— Description of the task —
Copy all lines in the material holding the string "should".

— Dataset records —
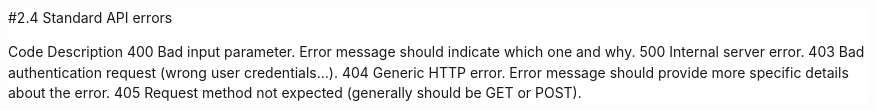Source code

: 



#2.4 Standard API errors

Code	Description
400	Bad input parameter. Error message should indicate which one and why.
500	Internal server error. 
403	Bad authentication request (wrong user credentials...). 
404	Generic HTTP error. Error message should provide more specific details about the error.
405	Request method not expected (generally should be GET or POST).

— Result of this task —
400	Bad input parameter. Error message should indicate which one and why.
404	Generic HTTP error. Error message should provide more specific details about the error.
405	Request method not expected (generally should be GET or POST).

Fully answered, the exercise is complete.